EXERCISE REQUIREMENTS: From the passage on commercial viability below, copy word for word the part that begins with the words containing "Market viability, equally" and ends with "compelling market need?".

GIVEN PASSAGE:
#####

Understanding Commercial Viability
Commercial Viability Explained
Product viability – whether the product works as intended – is where the engineering, product development, clinical, regulatory, and quality pathways, among others, are critical. A product may work well in limited bench testing, for example, but have design characteristics that do not translate to larger scale production. Or it may show promising results in animal testing but have certain nonapparent limitations that render human trials cost prohibitive or otherwise unlikely to succeed.
Every medical technology company, of course, must successfully execute all aspects of product viability, but most founders and their financial backers make the crucial mistake of focusing almost exclusively here during the first several phases of the product development timeline, without the necessary regard to incorporating the inputs and effects of market viability in their strategy and product development plans.
Market viability, equally compelling and important, is far more subjective and difficult for early-stage companies to determine. Successful validation of a market and its receptivity to new technology is a major valuation accelerator for inventors and investors.
To achieve a successful outcome, these market viability factors – which RQR assesses through the “7 Domains of Commercial Quotient™” – must be assessed continuously in the product development cycle, as they will significantly influence product viability decisions and strategy.
Market Viability Drives Product Viability
Assessing market viability requires answering a series of key questions:
Is there a compelling market need?
Who is the customer, the key decision makers, and the physician champion?

#####

Items from a dataset
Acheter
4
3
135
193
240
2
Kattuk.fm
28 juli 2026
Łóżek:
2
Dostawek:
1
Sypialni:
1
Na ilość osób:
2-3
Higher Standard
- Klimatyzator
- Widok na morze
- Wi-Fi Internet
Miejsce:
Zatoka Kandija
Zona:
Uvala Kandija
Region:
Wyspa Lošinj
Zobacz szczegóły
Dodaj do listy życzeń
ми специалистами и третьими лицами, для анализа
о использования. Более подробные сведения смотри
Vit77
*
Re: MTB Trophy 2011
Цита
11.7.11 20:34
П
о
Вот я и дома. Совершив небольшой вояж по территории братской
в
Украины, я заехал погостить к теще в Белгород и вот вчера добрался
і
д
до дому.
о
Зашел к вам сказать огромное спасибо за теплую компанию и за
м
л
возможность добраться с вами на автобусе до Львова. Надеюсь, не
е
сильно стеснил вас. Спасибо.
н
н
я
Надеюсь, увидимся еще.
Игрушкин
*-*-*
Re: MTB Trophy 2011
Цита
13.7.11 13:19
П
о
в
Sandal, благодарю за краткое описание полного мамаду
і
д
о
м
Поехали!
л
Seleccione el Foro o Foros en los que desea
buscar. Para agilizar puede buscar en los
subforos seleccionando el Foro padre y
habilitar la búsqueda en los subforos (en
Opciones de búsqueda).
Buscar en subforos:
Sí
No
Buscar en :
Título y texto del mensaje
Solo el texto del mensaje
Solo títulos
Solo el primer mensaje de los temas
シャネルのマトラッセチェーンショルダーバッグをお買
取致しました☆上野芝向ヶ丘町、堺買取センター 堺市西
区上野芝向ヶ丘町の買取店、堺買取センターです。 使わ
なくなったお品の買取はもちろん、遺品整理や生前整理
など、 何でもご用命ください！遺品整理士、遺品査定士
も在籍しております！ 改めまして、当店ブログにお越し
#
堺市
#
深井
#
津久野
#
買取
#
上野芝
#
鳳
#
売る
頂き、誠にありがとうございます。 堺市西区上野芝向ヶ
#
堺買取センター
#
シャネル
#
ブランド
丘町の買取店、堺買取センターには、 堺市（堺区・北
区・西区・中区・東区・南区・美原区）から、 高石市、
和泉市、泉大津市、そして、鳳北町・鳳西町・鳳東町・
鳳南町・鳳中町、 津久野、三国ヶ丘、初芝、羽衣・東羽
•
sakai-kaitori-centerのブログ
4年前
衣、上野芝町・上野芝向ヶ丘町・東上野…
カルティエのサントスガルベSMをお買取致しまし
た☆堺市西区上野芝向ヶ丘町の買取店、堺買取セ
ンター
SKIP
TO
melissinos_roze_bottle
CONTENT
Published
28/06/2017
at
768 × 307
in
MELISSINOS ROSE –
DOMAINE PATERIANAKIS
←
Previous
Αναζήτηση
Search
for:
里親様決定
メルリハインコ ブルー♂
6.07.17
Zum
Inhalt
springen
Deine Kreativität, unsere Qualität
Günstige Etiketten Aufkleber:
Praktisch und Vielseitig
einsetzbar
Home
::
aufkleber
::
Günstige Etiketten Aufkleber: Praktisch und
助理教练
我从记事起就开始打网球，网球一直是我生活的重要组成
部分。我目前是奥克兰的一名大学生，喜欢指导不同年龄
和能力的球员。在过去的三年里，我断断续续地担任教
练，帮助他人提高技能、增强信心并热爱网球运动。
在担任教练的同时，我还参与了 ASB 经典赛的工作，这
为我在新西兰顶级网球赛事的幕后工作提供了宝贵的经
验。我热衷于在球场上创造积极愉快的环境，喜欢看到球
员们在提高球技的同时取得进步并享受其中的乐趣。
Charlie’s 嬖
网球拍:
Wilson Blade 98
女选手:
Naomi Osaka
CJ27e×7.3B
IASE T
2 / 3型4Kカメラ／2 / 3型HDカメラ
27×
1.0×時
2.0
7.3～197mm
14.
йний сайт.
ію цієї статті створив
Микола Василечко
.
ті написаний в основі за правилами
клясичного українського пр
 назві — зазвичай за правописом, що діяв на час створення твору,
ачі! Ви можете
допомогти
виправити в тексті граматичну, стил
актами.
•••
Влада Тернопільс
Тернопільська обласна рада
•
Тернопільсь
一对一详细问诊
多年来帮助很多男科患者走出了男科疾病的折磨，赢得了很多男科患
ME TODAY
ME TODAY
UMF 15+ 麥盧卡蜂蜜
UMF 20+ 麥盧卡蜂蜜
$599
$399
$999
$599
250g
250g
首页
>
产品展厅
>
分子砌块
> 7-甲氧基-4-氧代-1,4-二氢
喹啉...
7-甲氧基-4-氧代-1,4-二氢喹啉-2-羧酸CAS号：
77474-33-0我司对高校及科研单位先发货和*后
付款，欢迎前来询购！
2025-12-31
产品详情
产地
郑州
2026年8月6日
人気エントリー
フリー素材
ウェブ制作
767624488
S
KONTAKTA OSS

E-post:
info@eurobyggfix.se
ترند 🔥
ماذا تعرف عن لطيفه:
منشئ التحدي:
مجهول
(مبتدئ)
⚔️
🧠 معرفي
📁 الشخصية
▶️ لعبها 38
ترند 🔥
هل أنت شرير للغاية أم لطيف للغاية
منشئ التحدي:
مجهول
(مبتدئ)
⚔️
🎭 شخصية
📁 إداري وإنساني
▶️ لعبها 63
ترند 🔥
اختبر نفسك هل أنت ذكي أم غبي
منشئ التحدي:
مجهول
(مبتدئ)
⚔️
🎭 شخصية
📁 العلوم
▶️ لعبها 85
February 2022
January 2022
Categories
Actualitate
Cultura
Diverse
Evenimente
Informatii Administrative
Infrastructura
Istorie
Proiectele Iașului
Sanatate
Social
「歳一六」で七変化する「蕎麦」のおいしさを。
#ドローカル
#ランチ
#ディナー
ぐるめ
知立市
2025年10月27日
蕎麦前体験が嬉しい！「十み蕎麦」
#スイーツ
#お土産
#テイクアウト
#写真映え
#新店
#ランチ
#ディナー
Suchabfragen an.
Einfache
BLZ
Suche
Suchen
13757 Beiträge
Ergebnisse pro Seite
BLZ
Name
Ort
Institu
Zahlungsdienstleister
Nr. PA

#####

RESPONSE BOX:
Market viability, equally compelling and important, is far more subjective and difficult for early-stage companies to determine. Successful validation of a market and its receptivity to new technology is a major valuation accelerator for inventors and investors.
To achieve a successful outcome, these market viability factors – which RQR assesses through the “7 Domains of Commercial Quotient™” – must be assessed continuously in the product development cycle, as they will significantly influence product viability decisions and strategy.
Market Viability Drives Product Viability
Assessing market viability requires answering a series of key questions:
Is there a compelling market need?